Does anybody know if Calvin himself, or some future editor, put the scriptural references into the Institutes?


----------



## R. Scott Clark (Jun 9, 2006)

Daniel,

In my copy of the Tholuck (19th century) Latin text of the 1559 edn, there are general Scripture references to books and chapters (which would fit the 16th century pattern). 

In the Corpus Reformatorum text of the 1559 edn the editors put the general Scripture refs (book and chapter) in parentheses. 

The highly developed apparatus of the Battles English edn (LCC) is the invention of Battles. E.g., all the refs to Thomas are from the editors. They may have been influenced by some of the appartus in the Barth/Niesel critical edn of the Latin text (Opera Selecta).
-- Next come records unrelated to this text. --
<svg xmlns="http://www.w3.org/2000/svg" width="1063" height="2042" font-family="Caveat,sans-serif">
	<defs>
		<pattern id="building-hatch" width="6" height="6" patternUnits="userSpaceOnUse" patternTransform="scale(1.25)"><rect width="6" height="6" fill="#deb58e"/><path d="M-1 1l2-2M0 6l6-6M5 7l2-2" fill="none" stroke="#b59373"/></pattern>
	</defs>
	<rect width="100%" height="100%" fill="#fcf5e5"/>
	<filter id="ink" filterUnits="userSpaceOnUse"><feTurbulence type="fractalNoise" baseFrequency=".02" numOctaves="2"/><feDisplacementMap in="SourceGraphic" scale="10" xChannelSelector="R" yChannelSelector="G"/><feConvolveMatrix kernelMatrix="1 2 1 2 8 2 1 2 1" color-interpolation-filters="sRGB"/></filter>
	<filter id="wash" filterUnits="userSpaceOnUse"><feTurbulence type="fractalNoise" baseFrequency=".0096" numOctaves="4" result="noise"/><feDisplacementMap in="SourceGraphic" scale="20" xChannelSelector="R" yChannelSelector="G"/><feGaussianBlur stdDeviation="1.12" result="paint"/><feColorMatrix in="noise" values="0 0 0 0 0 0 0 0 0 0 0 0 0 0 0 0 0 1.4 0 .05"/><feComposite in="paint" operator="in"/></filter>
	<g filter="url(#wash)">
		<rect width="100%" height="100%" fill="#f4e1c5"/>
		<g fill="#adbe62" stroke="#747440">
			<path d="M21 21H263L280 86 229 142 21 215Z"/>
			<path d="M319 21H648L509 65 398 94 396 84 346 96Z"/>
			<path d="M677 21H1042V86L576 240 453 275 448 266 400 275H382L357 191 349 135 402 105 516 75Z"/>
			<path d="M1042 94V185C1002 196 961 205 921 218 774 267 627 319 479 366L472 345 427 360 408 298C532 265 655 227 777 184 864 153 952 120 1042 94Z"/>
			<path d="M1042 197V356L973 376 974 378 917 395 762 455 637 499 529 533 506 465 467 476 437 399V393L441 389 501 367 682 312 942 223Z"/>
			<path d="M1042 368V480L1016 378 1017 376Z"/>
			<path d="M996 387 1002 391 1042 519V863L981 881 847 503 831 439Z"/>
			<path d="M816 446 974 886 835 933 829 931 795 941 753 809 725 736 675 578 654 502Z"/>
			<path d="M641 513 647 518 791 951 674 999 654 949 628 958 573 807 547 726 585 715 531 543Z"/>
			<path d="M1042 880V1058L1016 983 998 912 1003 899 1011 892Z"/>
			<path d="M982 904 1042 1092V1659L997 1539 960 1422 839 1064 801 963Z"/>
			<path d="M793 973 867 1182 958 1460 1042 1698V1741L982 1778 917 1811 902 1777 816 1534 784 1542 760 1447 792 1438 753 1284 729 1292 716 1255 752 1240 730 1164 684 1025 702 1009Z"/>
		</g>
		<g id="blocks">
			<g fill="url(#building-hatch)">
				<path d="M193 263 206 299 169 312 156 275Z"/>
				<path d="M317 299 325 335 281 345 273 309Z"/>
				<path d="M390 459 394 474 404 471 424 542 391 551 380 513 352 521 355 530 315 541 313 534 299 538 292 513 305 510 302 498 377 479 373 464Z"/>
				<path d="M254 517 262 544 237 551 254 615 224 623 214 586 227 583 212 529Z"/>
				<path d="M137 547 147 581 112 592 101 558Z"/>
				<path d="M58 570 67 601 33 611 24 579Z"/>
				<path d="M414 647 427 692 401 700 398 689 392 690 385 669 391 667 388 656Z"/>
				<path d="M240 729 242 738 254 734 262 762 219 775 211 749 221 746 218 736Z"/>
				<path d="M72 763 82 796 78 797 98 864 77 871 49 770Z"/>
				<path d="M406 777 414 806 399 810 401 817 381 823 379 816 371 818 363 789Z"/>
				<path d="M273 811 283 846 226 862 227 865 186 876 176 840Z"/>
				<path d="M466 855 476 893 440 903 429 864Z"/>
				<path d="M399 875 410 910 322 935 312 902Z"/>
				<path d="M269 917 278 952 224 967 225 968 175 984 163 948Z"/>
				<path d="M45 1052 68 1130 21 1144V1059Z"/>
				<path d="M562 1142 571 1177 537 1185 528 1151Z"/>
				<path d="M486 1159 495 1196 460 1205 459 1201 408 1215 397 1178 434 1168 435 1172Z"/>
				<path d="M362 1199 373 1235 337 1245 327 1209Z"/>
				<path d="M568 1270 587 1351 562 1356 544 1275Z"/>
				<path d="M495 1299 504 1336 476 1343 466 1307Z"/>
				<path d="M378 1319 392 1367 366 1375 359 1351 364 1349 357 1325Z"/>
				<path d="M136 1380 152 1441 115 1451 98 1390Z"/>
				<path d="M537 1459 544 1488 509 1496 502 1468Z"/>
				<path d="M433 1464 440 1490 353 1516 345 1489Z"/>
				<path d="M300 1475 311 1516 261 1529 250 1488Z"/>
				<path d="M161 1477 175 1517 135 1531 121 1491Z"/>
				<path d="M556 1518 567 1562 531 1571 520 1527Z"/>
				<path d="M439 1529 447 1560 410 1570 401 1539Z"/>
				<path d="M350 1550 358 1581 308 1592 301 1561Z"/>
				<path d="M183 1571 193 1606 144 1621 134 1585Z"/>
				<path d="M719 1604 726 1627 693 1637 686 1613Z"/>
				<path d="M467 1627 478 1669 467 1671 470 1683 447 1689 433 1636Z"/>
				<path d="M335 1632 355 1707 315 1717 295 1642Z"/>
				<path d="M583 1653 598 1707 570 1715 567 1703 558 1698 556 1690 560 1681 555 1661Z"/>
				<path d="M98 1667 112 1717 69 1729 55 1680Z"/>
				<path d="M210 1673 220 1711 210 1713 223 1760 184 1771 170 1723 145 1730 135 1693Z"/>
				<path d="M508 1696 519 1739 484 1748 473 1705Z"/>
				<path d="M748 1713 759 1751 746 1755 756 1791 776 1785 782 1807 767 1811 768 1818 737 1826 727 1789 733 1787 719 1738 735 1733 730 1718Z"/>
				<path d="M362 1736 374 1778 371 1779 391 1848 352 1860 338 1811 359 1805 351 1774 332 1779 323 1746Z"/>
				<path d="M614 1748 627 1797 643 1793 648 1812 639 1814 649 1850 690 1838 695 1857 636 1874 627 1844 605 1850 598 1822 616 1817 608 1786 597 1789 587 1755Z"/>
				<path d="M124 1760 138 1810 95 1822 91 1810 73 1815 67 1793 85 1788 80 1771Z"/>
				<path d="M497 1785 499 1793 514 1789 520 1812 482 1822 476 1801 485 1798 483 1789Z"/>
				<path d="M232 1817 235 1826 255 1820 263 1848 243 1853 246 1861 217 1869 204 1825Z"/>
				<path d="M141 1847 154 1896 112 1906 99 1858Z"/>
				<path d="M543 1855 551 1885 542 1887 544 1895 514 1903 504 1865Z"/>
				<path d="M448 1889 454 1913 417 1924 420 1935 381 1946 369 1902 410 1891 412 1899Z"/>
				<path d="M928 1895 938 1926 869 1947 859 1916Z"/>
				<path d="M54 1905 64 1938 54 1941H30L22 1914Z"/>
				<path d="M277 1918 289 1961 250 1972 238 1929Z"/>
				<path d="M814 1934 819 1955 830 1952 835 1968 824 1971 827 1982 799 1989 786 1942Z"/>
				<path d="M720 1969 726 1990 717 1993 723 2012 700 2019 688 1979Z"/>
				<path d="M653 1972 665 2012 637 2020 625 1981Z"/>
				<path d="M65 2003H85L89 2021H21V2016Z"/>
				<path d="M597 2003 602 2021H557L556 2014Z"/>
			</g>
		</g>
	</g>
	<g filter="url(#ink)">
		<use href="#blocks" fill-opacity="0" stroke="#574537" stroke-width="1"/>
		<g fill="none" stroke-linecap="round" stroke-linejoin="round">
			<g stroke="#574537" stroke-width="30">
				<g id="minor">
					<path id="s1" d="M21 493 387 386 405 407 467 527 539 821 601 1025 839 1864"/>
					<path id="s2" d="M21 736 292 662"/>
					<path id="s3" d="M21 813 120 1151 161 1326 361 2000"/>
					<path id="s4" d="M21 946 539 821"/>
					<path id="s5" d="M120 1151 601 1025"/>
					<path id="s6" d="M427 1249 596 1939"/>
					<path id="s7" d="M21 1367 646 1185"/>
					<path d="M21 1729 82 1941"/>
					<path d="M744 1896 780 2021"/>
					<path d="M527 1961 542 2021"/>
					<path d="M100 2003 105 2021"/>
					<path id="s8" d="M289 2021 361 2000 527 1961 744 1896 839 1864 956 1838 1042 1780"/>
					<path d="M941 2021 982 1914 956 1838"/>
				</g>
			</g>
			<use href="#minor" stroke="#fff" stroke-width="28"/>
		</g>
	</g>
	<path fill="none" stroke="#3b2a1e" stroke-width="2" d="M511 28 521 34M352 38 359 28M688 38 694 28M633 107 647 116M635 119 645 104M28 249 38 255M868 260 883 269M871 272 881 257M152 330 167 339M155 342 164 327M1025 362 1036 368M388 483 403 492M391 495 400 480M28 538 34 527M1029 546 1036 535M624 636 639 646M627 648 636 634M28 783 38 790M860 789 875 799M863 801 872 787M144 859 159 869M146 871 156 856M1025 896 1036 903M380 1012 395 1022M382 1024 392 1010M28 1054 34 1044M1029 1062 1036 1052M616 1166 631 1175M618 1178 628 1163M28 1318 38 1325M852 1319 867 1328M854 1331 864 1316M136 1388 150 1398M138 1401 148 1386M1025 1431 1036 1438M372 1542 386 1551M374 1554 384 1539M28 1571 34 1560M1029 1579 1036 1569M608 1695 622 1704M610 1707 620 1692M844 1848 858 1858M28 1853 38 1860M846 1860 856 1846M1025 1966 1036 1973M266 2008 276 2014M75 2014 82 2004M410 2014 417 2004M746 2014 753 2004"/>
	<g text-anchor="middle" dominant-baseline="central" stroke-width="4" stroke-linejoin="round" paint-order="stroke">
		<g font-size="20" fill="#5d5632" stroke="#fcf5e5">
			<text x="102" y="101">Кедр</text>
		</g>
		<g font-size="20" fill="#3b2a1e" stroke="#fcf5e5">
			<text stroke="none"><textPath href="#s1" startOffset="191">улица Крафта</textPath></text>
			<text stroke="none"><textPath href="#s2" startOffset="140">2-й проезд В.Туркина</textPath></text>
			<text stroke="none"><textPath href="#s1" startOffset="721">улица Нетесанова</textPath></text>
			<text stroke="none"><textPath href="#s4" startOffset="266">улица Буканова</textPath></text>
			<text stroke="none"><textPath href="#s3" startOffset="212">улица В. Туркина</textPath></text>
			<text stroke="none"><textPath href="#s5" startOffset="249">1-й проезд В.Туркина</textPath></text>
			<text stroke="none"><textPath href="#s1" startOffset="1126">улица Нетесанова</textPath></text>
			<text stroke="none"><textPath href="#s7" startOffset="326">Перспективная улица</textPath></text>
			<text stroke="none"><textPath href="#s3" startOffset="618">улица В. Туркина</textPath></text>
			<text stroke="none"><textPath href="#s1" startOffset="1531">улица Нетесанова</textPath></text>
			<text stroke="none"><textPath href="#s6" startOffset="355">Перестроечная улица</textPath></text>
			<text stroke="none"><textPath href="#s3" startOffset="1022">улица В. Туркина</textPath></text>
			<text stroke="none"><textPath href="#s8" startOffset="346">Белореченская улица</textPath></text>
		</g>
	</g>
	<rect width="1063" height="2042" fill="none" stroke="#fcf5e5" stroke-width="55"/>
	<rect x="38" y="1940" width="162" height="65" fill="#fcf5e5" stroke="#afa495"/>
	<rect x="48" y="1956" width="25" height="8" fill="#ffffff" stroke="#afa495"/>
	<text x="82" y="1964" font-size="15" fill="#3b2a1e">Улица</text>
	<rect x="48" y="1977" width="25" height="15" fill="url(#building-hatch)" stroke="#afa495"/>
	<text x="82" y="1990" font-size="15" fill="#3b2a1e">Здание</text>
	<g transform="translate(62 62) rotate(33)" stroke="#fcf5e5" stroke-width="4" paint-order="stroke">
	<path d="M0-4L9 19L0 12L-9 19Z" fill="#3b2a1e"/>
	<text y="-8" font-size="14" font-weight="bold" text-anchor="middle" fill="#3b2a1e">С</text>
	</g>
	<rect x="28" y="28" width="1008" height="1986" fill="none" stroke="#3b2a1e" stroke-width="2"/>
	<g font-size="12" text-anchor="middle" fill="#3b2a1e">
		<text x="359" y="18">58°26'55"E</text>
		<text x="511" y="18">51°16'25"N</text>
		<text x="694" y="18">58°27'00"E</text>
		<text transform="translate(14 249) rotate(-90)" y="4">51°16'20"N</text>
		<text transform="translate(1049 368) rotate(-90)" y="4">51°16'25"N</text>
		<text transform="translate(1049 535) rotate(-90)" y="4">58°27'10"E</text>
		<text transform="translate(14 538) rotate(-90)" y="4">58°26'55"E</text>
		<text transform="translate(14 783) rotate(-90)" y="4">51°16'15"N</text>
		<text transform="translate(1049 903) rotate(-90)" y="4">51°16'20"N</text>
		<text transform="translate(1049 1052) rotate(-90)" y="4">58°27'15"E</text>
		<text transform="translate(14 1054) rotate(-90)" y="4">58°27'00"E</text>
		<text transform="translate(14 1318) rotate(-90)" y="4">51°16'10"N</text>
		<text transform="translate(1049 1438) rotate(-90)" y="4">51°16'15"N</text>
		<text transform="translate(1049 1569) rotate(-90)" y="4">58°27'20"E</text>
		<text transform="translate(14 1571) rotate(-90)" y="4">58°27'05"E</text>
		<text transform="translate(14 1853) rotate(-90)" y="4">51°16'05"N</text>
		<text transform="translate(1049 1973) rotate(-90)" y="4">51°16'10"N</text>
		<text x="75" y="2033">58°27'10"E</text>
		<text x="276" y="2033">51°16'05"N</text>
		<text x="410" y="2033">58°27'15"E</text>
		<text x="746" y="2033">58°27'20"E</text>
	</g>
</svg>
In the CR and in the Tholuck edns there are book titles and chapter headings. 

The section headings in the Battles edn are the work of the editors and not entirely reliable.

Richard Muller has done great work on this in The Unaccomodated Calvin (OUP, 2000). I recommend it highly.

Cheers,

rsc




> _Originally posted by DanW_
> Does anybody know if Calvin himself, or some future editor, put the scriptural references into the Institutes?


----------